#### TASK:
The records appear below. Report how many of their lines contain the word "watch", giving the number alone.

Stored data entries
^^^^^^^^
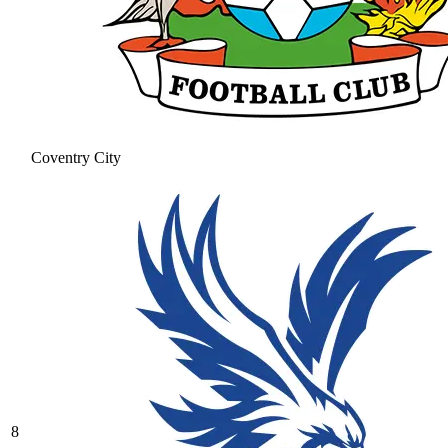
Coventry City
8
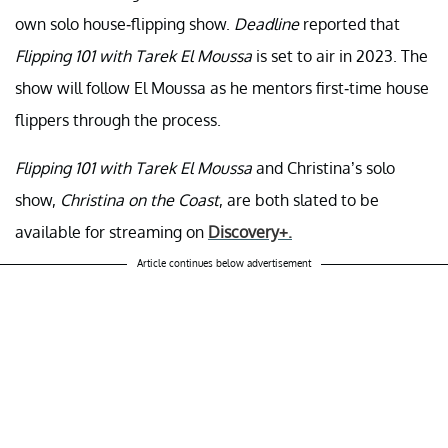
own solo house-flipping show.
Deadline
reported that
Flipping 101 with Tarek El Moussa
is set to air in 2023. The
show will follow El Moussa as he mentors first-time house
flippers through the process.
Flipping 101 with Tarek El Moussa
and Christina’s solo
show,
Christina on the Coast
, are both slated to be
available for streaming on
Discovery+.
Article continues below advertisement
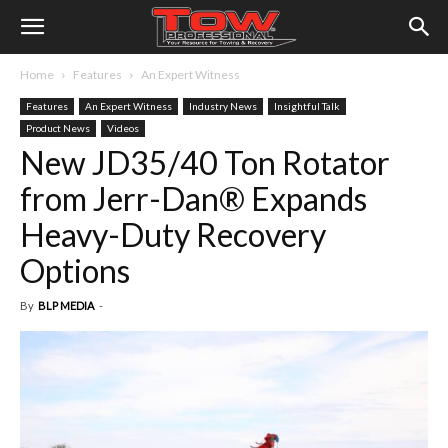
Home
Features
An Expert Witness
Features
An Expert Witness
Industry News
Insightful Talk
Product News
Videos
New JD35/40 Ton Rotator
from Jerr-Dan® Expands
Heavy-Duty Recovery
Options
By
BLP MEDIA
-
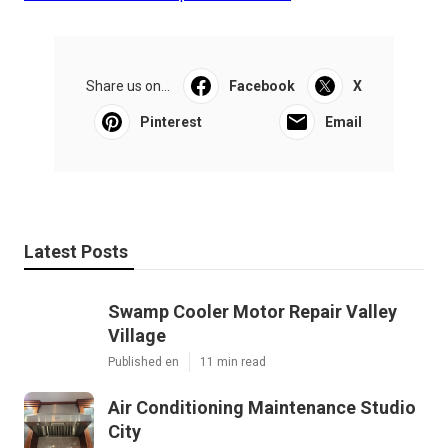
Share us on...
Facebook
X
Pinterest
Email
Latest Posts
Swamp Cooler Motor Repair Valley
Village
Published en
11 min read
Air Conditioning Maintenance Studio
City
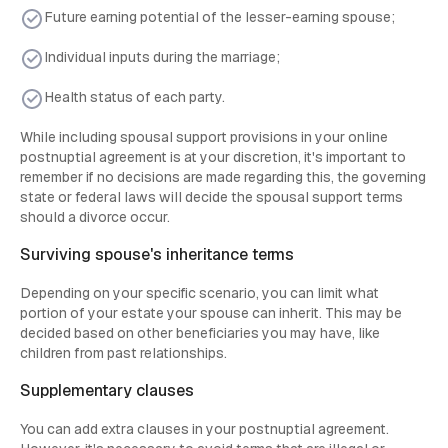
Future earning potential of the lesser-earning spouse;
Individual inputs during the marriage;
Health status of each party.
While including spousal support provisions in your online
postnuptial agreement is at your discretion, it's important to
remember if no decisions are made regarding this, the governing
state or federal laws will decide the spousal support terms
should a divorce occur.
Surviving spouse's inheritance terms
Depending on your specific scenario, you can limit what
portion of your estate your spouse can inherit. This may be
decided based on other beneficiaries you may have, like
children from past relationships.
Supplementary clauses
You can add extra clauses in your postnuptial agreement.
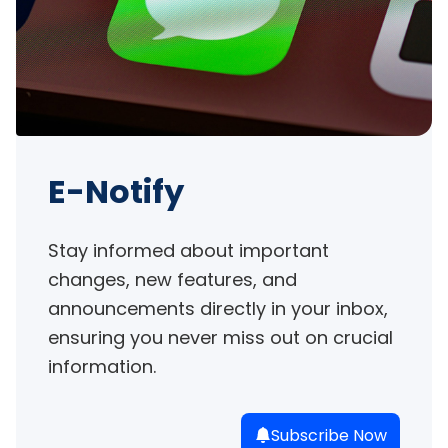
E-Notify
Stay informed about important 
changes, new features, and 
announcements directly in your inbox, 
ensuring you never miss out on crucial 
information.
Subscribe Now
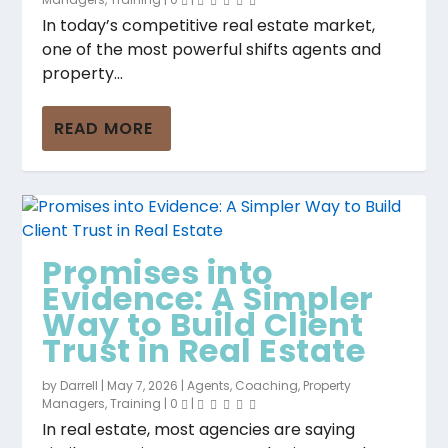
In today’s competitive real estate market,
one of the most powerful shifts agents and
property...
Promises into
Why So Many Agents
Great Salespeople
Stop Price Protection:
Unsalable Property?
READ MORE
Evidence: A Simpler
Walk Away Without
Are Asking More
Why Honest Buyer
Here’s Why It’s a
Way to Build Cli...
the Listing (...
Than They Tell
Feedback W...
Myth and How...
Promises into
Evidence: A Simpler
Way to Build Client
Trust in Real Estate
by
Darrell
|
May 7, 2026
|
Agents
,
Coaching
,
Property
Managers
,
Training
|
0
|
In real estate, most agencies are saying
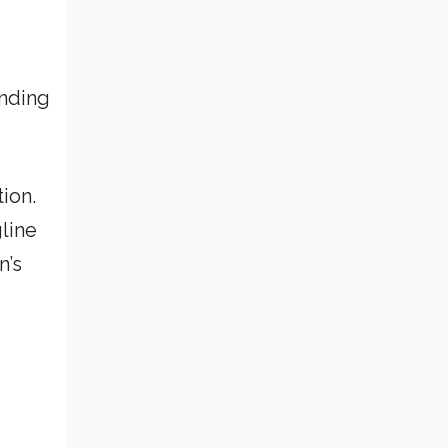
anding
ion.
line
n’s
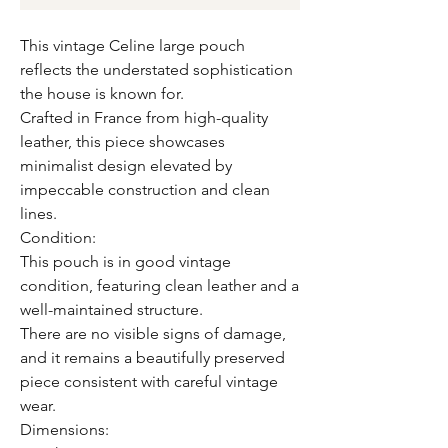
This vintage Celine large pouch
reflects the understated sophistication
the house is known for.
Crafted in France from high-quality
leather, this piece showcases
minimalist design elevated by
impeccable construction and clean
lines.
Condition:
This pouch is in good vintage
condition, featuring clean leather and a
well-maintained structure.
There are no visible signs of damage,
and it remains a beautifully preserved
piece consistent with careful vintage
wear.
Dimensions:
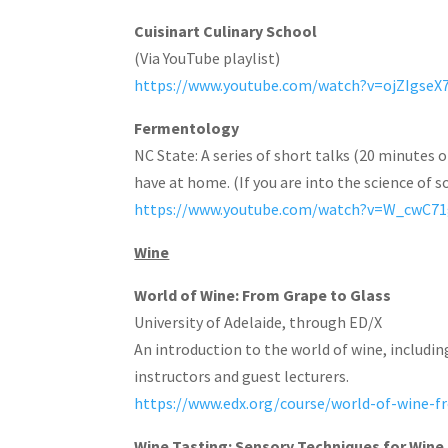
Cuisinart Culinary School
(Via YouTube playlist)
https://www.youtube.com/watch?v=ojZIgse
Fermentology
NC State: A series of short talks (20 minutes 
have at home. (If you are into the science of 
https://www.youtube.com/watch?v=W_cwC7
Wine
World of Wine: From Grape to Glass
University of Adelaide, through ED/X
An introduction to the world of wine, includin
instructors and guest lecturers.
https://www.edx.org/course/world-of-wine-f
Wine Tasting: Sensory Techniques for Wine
^^^^^^^^
#### ANSWER SECTION:
2